Tear Jerker / The Dark Knight Trilogy
aka: The Dark Knight Saga

I know the rage that drives you; that impossible anger strangling the grief until the memory of your loved one is just poison in your veins. And then, you catch yourself wishing for the person you loved to never have existed so you'd be spared your pain.
Ducard, Batman Begins

While The Dark Knight Trilogy is better known for its epic or frightening moments, it has some memorable emotionally-intense moments as well.


Batman Begins

  • Ducard's Freudian Excuse, especially in light of the actor who played him going through something similiar since the movie came out.
  • When Bruce's parents are murdered in front of him. Although the scene has been done many times, it is still saddening to see young Bruce lose his parents.
    • Turned up to eleven in the two or three scenes after that. That little kid (Gus Lewis) inspires Tear Jerker after Tear Jerker, with Gary Oldman and Michael Caine contributing unmercifully (well, to the audience, not to Bruce). If your bottom lip isn't trembling by the time Jim Gordon has helplessly tried to comfort young Bruce, then it won't matter. The "A little dinner" scene between Michael Caine and Gus will rip the waterworks from you anyway. He breaks down gutwrenchingly, and the arc of Caine's performance against that is just perfect:
      Bruce: If I hadn't wanted to go ... if I hadn't ... gotten scared
      Alfred: Oh, no, no, no, no. It was him. And him alone. Do you understand?
      Bruce: ... I miss them so much, Alfred!
      Alfred: ... (choking up) So do I, Master Bruce. So do I.
  • Alfred has a lot of really moving dialogue in Begins that shows just how loyal and attached he really is to the Waynes.
    Bruce: "Why do you give a damn, Alfred? It's not your family.
    Alfred: "I give a damn, because a good man once made me responsible for what was most important to him in the whole world."
  • Alfred admonishing Bruce regarding his cavalier attitude toward his public image:
    Bruce Wayne: We need to send these people away now.
    Alfred Pennyworth: Those are Bruce Wayne's guests out there, sir. You have a name to maintain.
    Bruce Wayne: I don't care about my name.
    Alfred Pennyworth: It's not just your name, sir! It's your father's name! And it's all that's left of him. Don't destroy it.
  • Bruce watching Wayne Manor burn above him in the Cave below, feeling as if he just destroyed everything that ever existed of his parents and what they stood for along with it.

The Dark Knight

He could not save Rachel in time.
  • After Batman went through the trouble of rescuing a group of imitators from the mob, and told them not to try that again because he didn't want them to get hurt or killed by lack of training and equipment—the Joker captures, tortures, and kills one of them.

Items

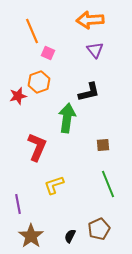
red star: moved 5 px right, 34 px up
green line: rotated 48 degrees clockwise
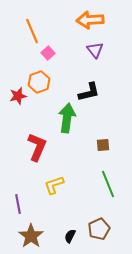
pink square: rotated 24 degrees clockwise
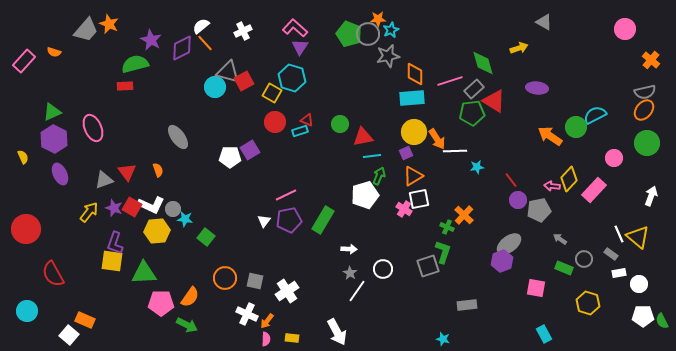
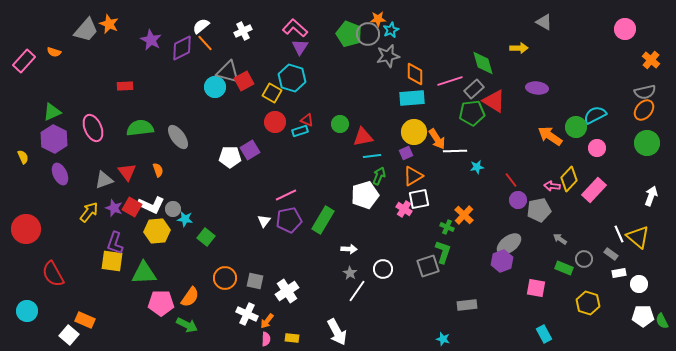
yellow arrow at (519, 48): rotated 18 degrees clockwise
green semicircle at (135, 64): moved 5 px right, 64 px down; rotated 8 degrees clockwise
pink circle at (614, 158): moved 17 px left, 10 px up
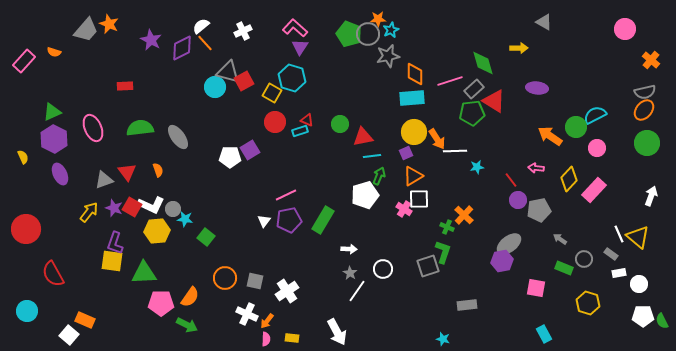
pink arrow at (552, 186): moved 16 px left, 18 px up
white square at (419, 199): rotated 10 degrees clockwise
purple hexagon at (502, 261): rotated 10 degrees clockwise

What the exercise asks
Answer from the Dark Knight Trilogy text:
(a) Which young actor is named as playing Bruce in Batman Begins?
(b) What does Alfred say is all that's left of Bruce's father?
(c) In The Dark Knight section, what happens to one of the imitators Batman rescued from the mob?

Written solution
(a) Gus Lewis.
(b) His father's name.
(c) The Joker captures, tortures, and kills one of them.